Death of a queen: Cléopâtre by Hector Berlioz
 
Hector Berlioz also knows how to set extreme states of mind to music effectively. His scène lyrique Cléopâtre for soprano and orchestra, plays a central role in the story and commemorates the last moments of the Egyptian queen before her suicide by snakebite with realistic precision. She recalls glory days and mourns the loss of her beauty and power. The work is a thriller and psychogram rolled into one. The orchestral introduction reflects the inner psychological conflict and sorrow of the protagonist. Her situation is extremely tragic. The mezzosoprano Stéphanie d’Oustrac, who is considered a specialist for the French repertoire, is returning to the Philharmonic after nearly 15 years to lend Cleopatra her voice.
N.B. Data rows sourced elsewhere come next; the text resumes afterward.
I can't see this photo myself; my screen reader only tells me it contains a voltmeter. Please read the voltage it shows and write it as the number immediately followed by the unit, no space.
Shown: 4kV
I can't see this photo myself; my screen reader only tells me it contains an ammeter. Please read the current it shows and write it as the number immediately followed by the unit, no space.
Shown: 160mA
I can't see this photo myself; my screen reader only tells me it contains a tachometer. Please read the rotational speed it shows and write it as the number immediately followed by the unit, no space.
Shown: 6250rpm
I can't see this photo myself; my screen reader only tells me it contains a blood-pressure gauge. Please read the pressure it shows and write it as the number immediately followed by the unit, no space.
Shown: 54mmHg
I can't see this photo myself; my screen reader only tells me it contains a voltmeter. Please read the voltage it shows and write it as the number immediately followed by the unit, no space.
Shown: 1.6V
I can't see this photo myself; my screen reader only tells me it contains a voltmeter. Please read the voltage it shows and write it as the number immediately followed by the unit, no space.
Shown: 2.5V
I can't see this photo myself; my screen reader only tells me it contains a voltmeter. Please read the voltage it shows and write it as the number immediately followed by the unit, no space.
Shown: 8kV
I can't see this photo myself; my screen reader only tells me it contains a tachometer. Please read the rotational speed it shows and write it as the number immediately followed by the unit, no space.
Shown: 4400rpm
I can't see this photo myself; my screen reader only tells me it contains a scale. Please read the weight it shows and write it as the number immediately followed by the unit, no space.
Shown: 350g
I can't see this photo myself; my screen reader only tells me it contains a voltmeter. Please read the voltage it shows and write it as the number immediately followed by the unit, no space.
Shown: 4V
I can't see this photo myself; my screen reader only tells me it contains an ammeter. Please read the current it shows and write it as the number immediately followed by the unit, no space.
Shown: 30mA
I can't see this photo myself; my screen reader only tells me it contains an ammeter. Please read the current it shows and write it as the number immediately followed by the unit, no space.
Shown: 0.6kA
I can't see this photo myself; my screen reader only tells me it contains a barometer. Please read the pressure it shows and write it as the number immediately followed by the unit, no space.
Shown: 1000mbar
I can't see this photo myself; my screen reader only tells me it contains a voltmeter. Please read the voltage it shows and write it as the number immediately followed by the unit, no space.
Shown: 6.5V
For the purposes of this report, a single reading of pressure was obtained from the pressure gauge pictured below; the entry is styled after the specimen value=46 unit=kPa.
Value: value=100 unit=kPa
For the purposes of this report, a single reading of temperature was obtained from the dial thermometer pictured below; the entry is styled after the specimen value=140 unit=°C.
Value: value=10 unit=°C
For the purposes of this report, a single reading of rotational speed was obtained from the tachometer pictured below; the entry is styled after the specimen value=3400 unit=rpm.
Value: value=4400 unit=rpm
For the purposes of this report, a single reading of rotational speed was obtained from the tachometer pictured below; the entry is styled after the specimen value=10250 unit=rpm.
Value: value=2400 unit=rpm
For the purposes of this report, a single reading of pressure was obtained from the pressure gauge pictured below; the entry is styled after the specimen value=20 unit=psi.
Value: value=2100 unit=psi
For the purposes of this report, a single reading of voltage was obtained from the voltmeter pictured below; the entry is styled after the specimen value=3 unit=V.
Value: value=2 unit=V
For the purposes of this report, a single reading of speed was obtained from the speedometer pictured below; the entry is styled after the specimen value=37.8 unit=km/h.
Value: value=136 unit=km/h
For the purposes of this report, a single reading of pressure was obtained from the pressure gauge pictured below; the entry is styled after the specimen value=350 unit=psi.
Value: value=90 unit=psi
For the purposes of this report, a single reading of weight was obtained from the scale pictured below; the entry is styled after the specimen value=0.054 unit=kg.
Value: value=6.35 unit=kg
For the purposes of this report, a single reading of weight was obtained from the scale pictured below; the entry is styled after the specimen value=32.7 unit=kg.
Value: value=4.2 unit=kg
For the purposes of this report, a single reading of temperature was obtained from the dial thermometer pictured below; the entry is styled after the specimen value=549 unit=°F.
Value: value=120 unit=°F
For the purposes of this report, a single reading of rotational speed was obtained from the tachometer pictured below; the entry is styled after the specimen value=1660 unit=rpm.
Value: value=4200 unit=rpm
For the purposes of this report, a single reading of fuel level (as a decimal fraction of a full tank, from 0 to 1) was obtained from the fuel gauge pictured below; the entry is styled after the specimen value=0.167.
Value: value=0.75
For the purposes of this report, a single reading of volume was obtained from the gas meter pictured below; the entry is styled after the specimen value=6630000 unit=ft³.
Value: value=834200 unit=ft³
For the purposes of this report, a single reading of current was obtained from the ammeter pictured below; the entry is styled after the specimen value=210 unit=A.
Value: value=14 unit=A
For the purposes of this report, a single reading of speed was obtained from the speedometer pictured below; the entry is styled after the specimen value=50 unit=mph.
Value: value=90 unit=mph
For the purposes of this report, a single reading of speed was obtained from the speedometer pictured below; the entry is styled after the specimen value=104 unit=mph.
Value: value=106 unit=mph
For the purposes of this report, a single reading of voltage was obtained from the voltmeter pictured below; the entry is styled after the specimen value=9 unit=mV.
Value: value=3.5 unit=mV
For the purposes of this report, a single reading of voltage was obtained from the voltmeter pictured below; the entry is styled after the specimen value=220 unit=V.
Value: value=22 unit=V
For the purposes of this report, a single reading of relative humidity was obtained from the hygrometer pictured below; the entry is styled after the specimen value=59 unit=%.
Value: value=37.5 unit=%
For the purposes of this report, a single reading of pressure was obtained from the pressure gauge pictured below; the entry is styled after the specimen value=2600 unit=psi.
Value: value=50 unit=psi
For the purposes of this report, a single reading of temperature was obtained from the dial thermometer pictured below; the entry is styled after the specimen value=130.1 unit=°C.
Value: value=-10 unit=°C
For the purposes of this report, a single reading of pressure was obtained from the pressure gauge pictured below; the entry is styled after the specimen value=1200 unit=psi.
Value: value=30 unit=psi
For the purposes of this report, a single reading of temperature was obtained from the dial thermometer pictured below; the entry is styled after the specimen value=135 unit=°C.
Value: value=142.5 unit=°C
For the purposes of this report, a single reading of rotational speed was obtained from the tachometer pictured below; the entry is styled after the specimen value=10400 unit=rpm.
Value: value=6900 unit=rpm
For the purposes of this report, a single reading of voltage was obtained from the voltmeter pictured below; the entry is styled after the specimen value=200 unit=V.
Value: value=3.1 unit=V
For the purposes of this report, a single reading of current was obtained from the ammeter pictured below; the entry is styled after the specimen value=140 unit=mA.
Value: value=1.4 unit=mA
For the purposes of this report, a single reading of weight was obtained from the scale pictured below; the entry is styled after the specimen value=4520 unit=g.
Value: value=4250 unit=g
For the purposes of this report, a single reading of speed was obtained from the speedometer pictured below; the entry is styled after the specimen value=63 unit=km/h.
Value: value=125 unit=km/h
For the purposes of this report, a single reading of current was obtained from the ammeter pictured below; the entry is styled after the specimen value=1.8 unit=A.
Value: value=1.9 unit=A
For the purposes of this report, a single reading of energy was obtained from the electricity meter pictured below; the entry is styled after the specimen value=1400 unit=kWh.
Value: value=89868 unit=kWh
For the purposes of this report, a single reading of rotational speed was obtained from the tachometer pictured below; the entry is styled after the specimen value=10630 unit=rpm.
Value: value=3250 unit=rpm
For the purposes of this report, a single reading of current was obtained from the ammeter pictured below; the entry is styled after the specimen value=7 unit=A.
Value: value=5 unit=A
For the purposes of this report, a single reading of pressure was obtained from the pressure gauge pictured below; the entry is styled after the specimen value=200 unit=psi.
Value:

In her first recitative Cleopatra contemplates the hopeless situation. But she gives a terrible cry as the memory of Actium interrupts her thoughts. In a weakening voice she once again thinks of her lover Mark Antony, hoping to prove herself worthy of him through this end. The orchestra depicts the death spasms and increasingly faltering heartbeat of the greatest queen of antiquity. However Berlioz’s revolutionary potential and eccentric style, admittedly, still found little support among his contemporaries.
 
Death and deliverance in a seedy hotel: Béla Bartók’s Miraculous Mandarin
 
The Cologne premiere of Béla Bartók’s grotesque ballet pantomime The Miraculous Mandarin provoked a downright scandal in 1926. In this work, the Hungarian composer reflects the apocalyptic attitude towards life prevailing at the time – with an aggressive motoric impulse, an atonal harmonic language and an expressive, unsettling tonal language. The theme of forced prostitution could be scandalous if one did not understand the deeper philosophical meaning, namely the invocation of indestructible sexual drive. The ballet, from which Bartók compiled a concert version in suite form after the premiere, focuses on a young girl who is to be bartered away by unscrupulous pimps. The girl tries to overcome her fear and disgust with a dance, but then flees, terrified. After a wild chase, the exotic suitor overtakes the distraught girl. Bartók composed a concert version which met musical rather than dramatic requirements. He used only the first two-thirds of the stage version up to the chase, the chorus was omitted, and there was a new concert ending. Bartók thus dispensed with the moral point of the pantomime, the mystical idealization of love, which no one understood anyway.
 
So here are three moving stories, three gripping compositions and intense dramatic experiences!